*** Block opens ***

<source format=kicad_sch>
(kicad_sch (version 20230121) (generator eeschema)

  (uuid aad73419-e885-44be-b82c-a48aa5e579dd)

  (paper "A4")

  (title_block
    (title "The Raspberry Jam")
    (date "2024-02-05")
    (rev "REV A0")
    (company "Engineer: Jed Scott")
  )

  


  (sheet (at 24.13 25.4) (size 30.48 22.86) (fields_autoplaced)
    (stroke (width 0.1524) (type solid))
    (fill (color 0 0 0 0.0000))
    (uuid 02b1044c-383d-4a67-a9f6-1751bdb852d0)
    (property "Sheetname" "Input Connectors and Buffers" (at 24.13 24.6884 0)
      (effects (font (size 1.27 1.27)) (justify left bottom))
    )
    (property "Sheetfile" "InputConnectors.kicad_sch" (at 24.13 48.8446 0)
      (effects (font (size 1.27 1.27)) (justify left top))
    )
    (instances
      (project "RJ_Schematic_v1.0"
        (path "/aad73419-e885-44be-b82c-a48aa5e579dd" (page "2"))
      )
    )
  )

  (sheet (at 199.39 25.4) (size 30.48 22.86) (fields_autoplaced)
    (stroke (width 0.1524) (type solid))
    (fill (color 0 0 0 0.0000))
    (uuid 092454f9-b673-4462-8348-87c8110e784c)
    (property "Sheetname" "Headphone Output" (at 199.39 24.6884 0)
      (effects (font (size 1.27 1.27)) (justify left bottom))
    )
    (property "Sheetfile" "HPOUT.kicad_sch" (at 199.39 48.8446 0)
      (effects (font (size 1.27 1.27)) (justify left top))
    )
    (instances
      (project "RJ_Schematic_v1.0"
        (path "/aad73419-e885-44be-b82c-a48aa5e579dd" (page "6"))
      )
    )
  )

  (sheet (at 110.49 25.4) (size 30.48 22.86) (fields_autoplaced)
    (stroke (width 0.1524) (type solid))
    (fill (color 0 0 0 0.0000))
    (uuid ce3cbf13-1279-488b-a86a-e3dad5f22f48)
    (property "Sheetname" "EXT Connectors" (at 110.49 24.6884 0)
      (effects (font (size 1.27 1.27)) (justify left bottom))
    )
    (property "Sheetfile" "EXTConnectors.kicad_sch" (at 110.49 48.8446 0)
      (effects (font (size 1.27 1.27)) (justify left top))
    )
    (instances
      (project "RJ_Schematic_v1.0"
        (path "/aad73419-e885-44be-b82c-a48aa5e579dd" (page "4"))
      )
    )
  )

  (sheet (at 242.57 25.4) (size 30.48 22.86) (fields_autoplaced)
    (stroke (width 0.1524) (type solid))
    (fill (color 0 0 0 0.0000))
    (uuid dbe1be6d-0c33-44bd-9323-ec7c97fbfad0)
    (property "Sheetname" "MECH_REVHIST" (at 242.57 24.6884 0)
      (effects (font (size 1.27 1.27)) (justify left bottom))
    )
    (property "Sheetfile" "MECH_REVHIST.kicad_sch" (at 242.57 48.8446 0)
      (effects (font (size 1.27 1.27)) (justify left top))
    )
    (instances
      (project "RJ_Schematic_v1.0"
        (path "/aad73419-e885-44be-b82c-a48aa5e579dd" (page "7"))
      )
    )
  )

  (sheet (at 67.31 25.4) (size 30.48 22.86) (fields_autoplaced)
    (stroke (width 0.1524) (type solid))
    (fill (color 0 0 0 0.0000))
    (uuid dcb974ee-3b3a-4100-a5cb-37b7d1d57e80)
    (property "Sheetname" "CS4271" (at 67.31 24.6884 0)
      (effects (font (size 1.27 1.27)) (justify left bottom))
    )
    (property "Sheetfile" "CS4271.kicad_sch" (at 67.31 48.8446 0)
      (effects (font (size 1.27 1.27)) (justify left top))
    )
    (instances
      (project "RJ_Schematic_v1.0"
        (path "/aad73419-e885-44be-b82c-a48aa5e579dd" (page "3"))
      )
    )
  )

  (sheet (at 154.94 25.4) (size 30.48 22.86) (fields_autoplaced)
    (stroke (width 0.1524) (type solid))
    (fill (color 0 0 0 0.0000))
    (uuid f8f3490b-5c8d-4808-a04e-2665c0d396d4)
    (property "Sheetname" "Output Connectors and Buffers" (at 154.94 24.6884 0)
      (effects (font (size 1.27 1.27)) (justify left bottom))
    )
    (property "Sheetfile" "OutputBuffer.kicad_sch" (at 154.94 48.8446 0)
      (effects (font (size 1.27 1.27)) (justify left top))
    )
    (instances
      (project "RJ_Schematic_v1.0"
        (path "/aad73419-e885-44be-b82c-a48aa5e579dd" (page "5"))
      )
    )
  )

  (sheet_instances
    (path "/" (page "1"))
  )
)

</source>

*** Block closes ***
*** Block opens ***

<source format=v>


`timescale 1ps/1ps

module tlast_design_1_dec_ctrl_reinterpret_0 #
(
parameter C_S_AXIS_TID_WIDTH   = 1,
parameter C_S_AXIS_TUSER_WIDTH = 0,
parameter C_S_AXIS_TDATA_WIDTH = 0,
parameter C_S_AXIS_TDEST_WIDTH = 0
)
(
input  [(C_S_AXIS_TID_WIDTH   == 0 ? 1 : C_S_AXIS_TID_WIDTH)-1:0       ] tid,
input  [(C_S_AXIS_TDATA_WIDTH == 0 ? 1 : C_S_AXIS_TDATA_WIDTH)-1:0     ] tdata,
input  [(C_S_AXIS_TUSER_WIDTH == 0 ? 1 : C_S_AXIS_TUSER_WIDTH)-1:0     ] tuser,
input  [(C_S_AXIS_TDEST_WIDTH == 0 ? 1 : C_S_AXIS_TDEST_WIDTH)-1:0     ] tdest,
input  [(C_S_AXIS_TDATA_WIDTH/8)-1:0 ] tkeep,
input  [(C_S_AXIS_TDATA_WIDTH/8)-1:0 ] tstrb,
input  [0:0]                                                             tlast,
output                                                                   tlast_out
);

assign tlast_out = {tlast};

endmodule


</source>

*** Block closes ***
*** Block opens ***

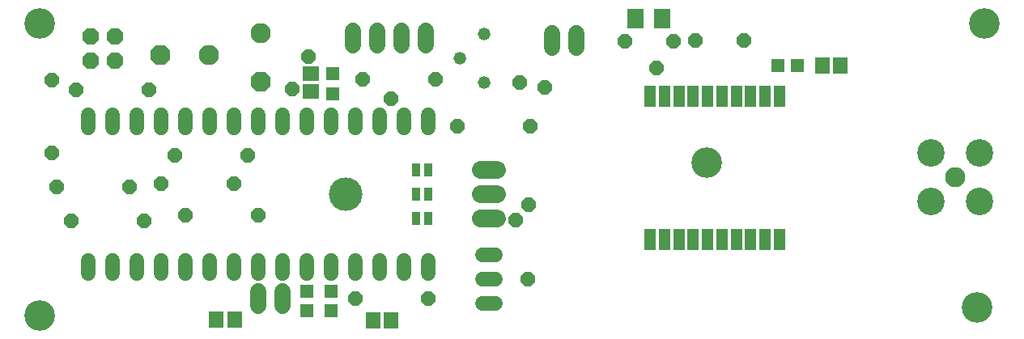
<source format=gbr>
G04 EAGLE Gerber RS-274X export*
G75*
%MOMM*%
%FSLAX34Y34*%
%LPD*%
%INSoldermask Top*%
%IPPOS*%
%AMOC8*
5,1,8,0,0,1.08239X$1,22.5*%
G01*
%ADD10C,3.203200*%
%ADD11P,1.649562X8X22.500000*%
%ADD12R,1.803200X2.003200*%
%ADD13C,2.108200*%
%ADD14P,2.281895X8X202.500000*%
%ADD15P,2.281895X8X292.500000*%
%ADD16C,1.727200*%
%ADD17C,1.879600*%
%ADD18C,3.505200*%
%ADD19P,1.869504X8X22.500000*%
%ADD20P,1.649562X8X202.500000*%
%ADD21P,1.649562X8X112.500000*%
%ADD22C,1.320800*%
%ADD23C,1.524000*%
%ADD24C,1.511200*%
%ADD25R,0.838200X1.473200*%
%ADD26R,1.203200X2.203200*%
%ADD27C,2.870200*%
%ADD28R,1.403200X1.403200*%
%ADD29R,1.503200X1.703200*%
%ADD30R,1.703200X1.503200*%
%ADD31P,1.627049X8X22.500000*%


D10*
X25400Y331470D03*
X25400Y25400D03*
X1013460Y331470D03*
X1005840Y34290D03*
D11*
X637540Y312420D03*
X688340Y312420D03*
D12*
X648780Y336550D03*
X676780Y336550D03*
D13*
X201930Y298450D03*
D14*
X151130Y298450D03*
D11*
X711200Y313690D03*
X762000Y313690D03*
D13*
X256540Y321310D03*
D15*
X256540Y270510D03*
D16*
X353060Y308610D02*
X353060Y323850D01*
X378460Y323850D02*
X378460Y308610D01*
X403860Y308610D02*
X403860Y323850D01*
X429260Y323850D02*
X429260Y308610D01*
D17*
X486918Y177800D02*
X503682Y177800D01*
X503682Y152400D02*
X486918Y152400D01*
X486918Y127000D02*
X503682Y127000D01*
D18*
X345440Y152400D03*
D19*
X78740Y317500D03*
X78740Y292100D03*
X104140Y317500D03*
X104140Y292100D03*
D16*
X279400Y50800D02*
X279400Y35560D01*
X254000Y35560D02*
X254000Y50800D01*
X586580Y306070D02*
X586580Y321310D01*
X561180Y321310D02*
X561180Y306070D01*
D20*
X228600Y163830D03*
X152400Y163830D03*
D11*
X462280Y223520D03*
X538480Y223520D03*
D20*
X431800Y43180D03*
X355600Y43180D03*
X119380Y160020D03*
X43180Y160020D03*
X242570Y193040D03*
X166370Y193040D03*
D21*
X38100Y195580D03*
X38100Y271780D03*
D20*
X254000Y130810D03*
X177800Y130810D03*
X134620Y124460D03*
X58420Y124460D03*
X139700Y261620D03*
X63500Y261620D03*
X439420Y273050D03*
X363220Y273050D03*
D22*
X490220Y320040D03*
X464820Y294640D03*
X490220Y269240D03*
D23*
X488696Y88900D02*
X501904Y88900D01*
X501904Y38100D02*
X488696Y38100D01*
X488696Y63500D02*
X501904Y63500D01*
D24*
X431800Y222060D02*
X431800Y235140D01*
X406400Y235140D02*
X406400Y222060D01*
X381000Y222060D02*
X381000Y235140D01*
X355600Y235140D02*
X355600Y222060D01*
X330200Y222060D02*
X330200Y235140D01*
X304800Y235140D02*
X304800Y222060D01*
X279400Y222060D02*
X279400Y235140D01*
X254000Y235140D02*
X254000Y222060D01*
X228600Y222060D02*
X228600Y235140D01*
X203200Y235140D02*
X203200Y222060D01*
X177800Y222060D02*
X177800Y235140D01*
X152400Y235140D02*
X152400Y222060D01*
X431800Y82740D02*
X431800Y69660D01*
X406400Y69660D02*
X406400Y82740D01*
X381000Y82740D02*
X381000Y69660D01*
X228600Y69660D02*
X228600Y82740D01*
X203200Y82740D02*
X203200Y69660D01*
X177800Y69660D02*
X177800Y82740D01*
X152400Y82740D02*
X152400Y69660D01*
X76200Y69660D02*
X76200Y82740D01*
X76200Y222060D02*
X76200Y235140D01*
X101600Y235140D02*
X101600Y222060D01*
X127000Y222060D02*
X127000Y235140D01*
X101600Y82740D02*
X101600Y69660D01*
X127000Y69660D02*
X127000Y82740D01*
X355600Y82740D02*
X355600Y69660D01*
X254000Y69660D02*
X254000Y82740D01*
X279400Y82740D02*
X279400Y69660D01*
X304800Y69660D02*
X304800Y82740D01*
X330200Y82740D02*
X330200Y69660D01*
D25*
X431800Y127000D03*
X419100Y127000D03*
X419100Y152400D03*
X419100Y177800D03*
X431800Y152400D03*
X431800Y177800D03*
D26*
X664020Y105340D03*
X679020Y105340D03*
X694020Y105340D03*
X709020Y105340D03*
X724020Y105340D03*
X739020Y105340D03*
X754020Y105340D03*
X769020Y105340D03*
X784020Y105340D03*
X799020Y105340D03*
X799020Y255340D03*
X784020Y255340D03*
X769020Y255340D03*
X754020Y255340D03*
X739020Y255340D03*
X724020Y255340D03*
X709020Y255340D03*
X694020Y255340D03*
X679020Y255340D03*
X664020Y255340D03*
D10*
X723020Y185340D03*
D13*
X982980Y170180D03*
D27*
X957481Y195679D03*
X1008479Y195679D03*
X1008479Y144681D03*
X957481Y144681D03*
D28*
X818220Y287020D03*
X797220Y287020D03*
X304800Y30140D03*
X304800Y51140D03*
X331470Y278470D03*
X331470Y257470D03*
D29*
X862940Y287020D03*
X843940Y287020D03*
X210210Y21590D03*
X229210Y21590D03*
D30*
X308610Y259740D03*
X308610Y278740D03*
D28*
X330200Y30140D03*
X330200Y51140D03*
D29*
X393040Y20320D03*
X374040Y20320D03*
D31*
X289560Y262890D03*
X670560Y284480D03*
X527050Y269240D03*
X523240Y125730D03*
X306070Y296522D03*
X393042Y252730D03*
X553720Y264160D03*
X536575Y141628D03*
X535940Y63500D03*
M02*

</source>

*** Block closes ***

▶ **Work request**
Look above for the line holding "X279400Y69660D01*". Print it and every line after it, exactly, through the line holding "X724020Y105340D03*".

▶ **Written response**
X279400Y69660D01*
X304800Y69660D02*
X304800Y82740D01*
X330200Y82740D02*
X330200Y69660D01*
D25*
X431800Y127000D03*
X419100Y127000D03*
X419100Y152400D03*
X419100Y177800D03*
X431800Y152400D03*
X431800Y177800D03*
D26*
X664020Y105340D03*
X679020Y105340D03*
X694020Y105340D03*
X709020Y105340D03*
X724020Y105340D03*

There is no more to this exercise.